Life's Encounters
Life’s Encounters is a swift memoir that preserves the experiences of a Christian missionary.
Eve Axon’s memoir, Life’s Encounters, recounts her diverse globe-trotting missionary work with her husband.
Axon was born in England during World War II. This brief work begins by recalling her childhood, describing the hardships of the day, her father’s return from the war, and her mother’s factory work, though all are remembered without emotion. Axon remembers leaving school at fifteen to start working herself.
She married and divorced while still young and worked in an assisted living facility while taking care of her first child. It wasn’t until her second marriage that she became involved in church ministries. Through the next twenty years of her life, Axon and her husband traveled from the United Kingdom to France, South Africa, Ecuador, and beyond as missionaries.
The book moves between many places, but they are not thoroughly described. Attention-grabbing scenes—as with congregants’ healing experiences and accounts of people receiving the gospel—are few in number. There are some surprising incidents—a congregant with a brain tumor, for example—but generally, the book moves between scenes so quickly that it is difficult to keep up. The text is short on descriptions, and it does not engage its audience enough to convey its messages well.

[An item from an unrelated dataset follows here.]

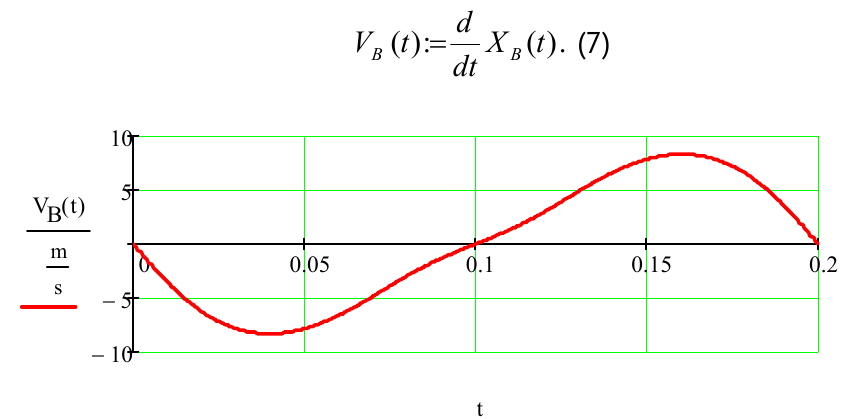
Figure 7. Point B velocity graph obtained in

Many characters appear; none are sufficiently developed. Enlivening observations are few, though personal photographs are included; they connect to discussed family members and make their stories more relatable. The book’s primary focus is on tracing the couple’s movement from one region to another as they preach, and it reads more like a list of experiences than a story. It moves forward in a logical way, following a linear timeline, but it still does not feel complete. Too much is left out.
The language is overly formal for the subject matter. There is little that is emotional or involving here. Some descriptions hold interest, as when Axon compares her first impressions of Nigeria with what she’s used to back home, but they are few and far between. Though the book ends with a note about what Axon and her husband are up to today, as well as a summary of their missionary work, it reads as rushed and falls short when it comes to inspiration. In the end, it feels more like a personal scrapbook than a book written for outsiders.
Life’s Encounters is a swift memoir that preserves the experiences of a Christian missionary.